@Quentel @meowski @brad @BowsacNoodle @lichelordgodfrey @unabomber I’m saying your concept of the Uniparty is fatally flawed, and in such a way it saves you from having to do a lot of hard thinking.
The key is that you appear to have no concept there could be factions inside it.
To take an extremely stark and very well established example, it’s clear the US Deep State is of at least two minds about the PRC/CCP/Xi. “Biden” was just plain bought by them (also see McConnell), see (((Blinken’s))) weakness with them, and (((Yellen’s))) behavior in that last visit was so bizarre they’re running a “she ate magic mushrooms” claim (granted, I wouldn’t put such a trick past Xi/the CCP).
On the other hand, Xi’s Made in China 2025 campaign is as stone cold dead as his Zero COVID policy after we embargoed everything having to do with advanced chips. They’re now stuck at least four generations behind world leader TSMC (T for Taiwan…) for logic, and their state champion for flash memory had just been qualified by Apple.
So there are factions, all sorts of factions. Going back to Trump, he got a heads up from the director of the NSA Mike Rogers that the Deep State was spying on him post-election, or so we were told which resulted in their immediately decamping from the in inherently insecure Trump Tower in NYC.
Going back to my point, there’s a very obvious set of two factions in the Democrats and Republicans.

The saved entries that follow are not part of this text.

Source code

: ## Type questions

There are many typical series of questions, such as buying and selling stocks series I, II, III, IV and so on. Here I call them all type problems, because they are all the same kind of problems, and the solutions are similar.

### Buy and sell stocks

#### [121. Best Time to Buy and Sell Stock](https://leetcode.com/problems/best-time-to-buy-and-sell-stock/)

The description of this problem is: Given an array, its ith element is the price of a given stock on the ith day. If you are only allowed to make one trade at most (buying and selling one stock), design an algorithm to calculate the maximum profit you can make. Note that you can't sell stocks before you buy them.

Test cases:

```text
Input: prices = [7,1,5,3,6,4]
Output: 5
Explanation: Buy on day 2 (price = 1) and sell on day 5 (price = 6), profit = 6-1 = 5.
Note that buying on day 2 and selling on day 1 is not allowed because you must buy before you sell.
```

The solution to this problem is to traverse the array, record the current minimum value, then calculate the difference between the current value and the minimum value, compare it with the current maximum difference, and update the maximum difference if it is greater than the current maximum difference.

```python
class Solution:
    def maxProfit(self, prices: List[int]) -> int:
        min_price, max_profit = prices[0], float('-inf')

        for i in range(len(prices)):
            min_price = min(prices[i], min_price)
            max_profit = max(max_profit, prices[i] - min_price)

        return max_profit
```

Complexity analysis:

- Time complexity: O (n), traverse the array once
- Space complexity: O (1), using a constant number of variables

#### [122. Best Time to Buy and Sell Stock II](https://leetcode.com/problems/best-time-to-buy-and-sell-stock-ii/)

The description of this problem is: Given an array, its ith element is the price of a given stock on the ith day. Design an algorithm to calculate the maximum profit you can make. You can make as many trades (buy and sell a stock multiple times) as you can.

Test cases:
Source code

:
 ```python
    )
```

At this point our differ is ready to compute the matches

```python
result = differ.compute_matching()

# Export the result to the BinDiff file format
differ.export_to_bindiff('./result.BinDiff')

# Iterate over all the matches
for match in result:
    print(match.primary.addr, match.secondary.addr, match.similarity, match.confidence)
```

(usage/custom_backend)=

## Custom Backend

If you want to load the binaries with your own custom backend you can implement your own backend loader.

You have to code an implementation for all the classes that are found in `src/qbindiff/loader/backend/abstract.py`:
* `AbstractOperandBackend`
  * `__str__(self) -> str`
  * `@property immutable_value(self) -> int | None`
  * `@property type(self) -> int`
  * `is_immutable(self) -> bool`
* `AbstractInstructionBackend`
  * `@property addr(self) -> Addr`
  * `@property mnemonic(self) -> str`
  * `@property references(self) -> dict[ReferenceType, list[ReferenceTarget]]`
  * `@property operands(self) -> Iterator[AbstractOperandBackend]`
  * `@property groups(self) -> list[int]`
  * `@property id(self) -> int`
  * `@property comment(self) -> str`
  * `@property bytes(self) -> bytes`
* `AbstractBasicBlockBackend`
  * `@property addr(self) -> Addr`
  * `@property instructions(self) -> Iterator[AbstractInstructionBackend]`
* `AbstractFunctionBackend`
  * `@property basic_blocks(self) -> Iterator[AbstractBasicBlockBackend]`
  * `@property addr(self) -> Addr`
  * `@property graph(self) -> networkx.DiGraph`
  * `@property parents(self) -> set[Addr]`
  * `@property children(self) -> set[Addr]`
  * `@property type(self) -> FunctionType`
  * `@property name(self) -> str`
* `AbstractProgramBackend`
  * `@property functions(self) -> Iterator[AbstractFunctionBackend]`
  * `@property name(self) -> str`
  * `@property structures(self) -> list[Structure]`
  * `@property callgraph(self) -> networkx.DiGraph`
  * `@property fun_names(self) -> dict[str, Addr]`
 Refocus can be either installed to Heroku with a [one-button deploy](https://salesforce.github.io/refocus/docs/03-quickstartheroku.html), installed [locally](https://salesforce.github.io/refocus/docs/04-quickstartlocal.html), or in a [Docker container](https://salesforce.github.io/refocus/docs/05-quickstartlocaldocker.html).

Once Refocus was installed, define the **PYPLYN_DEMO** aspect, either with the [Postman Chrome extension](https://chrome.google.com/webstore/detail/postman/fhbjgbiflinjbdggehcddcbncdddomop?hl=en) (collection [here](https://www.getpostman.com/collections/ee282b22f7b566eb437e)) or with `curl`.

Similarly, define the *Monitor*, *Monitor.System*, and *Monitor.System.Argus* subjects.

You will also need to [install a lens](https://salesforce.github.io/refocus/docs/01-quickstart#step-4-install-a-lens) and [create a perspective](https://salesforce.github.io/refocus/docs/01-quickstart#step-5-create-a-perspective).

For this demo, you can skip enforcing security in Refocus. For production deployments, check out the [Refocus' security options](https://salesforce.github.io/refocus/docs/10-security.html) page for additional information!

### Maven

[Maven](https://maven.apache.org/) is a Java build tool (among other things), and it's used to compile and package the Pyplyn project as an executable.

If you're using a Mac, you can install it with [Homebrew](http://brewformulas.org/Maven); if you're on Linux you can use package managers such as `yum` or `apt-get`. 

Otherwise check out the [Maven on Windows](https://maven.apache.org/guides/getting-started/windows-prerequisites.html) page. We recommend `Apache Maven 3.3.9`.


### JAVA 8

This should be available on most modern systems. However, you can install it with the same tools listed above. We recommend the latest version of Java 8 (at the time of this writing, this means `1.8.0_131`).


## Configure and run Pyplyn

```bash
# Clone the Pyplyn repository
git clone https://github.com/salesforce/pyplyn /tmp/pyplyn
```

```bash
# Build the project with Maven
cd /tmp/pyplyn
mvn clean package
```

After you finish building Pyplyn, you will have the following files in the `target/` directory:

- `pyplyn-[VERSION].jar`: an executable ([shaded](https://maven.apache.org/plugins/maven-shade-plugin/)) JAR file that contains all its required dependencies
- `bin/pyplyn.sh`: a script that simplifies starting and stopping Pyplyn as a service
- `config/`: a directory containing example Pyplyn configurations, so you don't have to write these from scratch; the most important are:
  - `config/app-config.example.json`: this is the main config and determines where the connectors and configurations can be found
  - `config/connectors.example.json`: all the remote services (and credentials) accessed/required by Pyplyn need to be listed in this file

Many of them will cooperate for what they believe to be their common good, or here their common enemy of Trump, but that doesn’t mean they’re otherwise unified unless they’re for example genuinely part of the country’s Ruling Class as Angelo Codevilla broken it down, them vs. the “Country Class.”
Or see how for the longest time to become a Supreme Court justice you had gone to either Harvard or Yale Law School, a record broken when Notre Dame Law School alum Amy Barrett was elevated to the court.